Allemand première langue
Agés de 18 à 20 ans, les quatre pop-rockeurs allemands font chanter les ados européens dans la langue de Derrick.
Bill et Tom Kaulitz, 18 ans, Georg Listing, 20 ans, Gustav Schäfer, 19 ans. A eux quatre, ils forment Tokio Hotel, un groupe de pop rock devenu le porte-voix des attentes et des angoisses de toute une jeunesse européenne. Et en allemand, s’il vous plaît.«Avant, l’allemand, j’aimais pas. Ça me faisait penser à Hitler, et en plus j’avais de mauvaises notes. Maintenant, j’adore, et ma moyenne a doublé.»C’est Lorèse, 15 ans, qui parle, et toutes ses copines de troisième approuvent.
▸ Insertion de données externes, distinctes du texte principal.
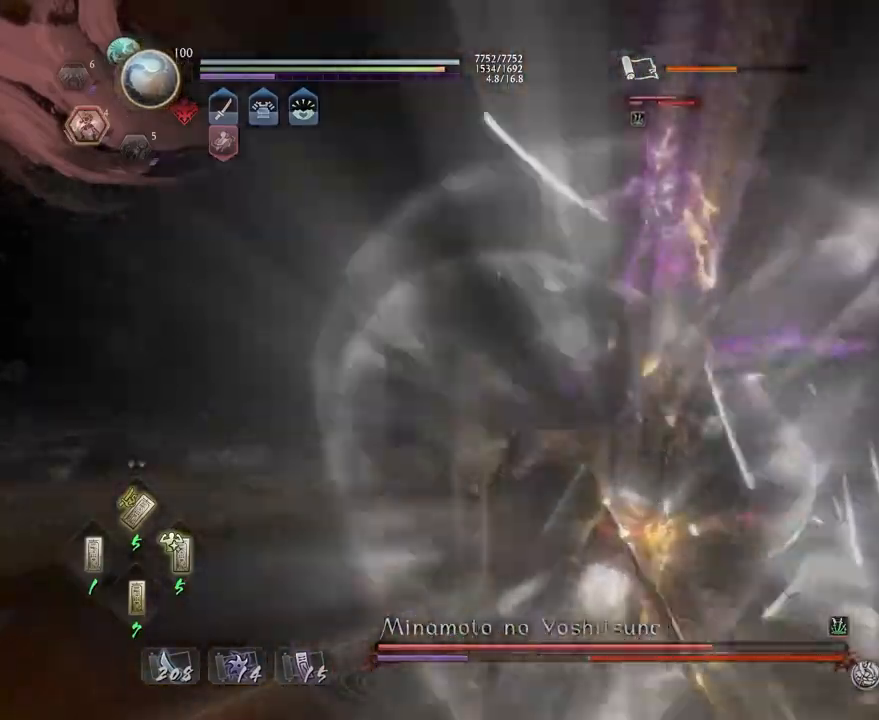
{"buttons": [], "left_stick": "center", "right_stick": "center", "events": [[200, "SQUARE", "down"], [283, "SQUARE", "up"]]}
Qu’est-ce qui a bien pu se passer dans la tête de ces collégiennes pour venir perturber un ordre qu’on pensait aussi fatidique que les prénoms des personnages de sa première leçon d’allemand : Uwe, Stephan und Brigitte ? Est-ce les soixante ans d’amitié franco-allemande qui ont fini par payer ? Ça se saurait… Les après-midi entrecoupés de silence avec le/la correspondant(e) ou peut-être la traditionnelle visite des châteaux de Louis II de Bavière en classe de 3e ? Pas davantage. L’arme fatale, c’est une méthode de langue révolutionnaire, déjà écoulée à plus de 500 000 exemplaires en France, disponible chez tous les disquaires : Ich liebe Tokio Hotel [«j’aime Tokio Hotel»].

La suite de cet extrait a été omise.